- Aufgaben:
1 – Beantworte anhand des Berichts über den Todespillen-Prozess diese Fragen:
(a) Wie viele Menschen starben durch die Luminal-Tabletten?
(b) Über welche Internetseite lernte Nico M. den Angeklagten kennen?
(c) Wie viele Tabletten verkaufte Kejdi S. an Nico M., und auf welchen Preis ging er schließlich herunter?
2 – Setze den Bericht über den Todespillen-Prozess nach seinem letzten Satz fort.

- Textauszug:

━━━━━━━━━━━━━━━━━━━━━━━━━━━━━━

21.12.2006
5 Tage im Koma, aber überlebt
Von MARCUS BÖTTCHER
Wuppertal - Sechs Menschen starben durch die Luminal-Tabletten. Auch Nico M. schluckte sie, um zu sterben. Doch der Selbstmord misslang, weil ihn seine Mutter in letzter Sekunde bewusstlos fand. Gestern sagte der Schüler das erste Mal im Todespillen-Prozeß gegen Kejdi S. (EXPRESS berichtete) aus.
Für Nico M. (Name geändert) stand lange fest, dass er sterben will. ,,Mich haben schwere Depressionen geplagt", sagte der heute 21-Jährigen aus Dülmen. Über die Internetseite ,,selbstmord.com" lernte er den Wuppertaler Kejdi S. kennen. Der 23-Jährige verkaufte dem Lebensmüden 50 Luminal-Tabletten (für starke Epileptiker eine Ein-Monats-Dosis): Erst für 600-800 Euro, dann ging er auf 250 Euro runter.
Die Pillen verschickte der Angeklagte per Post, anbei eine Einnahme-Anleitung zum sicheren Tod. Der Suizid hätte auch geklappt, wenn ihn seine Mutter nicht bewusstlos im Zimmer gefunden.

━━━━━━━━━━━━━━━━━━━━━━━━━━━━━━

- Bereitgestelltes Material:
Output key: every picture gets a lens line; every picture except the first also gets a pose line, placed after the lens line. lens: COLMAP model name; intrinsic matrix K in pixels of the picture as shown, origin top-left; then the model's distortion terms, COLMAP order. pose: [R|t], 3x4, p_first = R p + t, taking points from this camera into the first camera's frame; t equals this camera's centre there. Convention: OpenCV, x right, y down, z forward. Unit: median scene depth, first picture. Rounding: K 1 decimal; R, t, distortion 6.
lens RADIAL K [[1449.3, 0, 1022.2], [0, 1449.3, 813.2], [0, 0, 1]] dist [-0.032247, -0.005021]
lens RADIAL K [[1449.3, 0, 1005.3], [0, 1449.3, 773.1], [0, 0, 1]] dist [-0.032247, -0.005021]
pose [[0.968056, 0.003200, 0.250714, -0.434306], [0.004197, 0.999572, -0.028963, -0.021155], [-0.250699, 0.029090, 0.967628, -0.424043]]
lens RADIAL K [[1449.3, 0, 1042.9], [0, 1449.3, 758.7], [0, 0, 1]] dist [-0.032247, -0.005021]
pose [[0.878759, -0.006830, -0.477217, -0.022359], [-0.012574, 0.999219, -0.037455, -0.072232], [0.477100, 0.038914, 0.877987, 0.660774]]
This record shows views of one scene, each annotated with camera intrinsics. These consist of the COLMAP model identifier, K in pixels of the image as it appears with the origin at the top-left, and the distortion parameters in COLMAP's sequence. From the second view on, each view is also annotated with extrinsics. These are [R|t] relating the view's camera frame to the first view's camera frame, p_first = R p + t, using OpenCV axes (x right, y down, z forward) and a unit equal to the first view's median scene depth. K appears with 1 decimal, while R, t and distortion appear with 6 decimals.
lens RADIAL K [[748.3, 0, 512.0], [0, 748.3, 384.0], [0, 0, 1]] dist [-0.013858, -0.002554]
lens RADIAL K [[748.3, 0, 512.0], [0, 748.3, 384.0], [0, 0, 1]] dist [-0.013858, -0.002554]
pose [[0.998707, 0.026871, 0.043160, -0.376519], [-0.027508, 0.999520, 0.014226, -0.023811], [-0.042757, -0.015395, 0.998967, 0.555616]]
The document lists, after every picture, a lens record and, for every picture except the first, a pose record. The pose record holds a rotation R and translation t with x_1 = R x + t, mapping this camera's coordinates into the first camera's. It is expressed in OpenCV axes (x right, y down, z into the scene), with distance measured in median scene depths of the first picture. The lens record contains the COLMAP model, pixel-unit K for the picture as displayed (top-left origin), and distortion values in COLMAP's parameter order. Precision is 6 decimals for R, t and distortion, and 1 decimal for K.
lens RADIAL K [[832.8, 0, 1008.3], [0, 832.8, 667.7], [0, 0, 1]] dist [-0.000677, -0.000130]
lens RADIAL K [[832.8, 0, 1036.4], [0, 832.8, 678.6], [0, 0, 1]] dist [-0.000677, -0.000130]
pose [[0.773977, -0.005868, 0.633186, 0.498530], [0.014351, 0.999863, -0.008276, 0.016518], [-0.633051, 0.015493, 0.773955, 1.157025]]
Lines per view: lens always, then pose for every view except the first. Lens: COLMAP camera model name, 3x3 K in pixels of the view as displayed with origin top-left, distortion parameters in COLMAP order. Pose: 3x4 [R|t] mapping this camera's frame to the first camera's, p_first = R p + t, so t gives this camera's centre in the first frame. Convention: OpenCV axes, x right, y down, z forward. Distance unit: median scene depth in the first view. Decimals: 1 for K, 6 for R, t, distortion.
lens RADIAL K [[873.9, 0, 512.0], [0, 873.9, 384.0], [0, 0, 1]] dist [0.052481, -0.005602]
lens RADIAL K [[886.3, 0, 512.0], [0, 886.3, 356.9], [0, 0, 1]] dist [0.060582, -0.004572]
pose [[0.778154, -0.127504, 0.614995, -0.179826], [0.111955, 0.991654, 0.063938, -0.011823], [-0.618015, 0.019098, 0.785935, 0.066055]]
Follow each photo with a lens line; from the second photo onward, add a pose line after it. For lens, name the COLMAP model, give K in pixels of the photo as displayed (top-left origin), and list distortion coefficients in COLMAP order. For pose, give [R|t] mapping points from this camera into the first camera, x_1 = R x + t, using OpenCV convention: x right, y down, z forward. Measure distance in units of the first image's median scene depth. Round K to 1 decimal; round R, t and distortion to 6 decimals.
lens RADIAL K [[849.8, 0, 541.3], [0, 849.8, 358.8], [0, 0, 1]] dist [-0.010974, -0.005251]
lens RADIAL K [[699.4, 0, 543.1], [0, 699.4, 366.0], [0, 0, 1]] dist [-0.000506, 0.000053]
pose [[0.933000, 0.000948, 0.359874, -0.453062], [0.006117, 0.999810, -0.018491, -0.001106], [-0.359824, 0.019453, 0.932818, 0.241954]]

━━━━━━━━━━━━━━━━━━━━━━━━━━━━━━

- Lösungen:
1 –
(a) Sechs Menschen.
(b) Über die Internetseite „selbstmord.com“.
(c) 50 Luminal-Tabletten; er ging auf 250 Euro herunter.

2 –
Nach der sofortigen Einlieferung in ein Krankenhaus blieb M. fünf Tage im Koma, überstand nach dem Aufwachen mehrere schwere Krämpfe. ,,Ich habe sogar meine Mutter und meine Cousine weggeschickt, weil ich dachte, ich wäre tot und die beiden nur Einbildung", schilderte Nico.
Kejdi S., der Todespillen-Händler. Richter Dr. von Bargen wird langsam sauer auf ihn. Denn eine Belastungs-Zeugin, die für gestern geladen war, erschien nicht. Sie ist in Thailand, der Urlaub wurde ihr geschenkt. Etwa von Kejdi S., der so ihre Aussage verhindern will?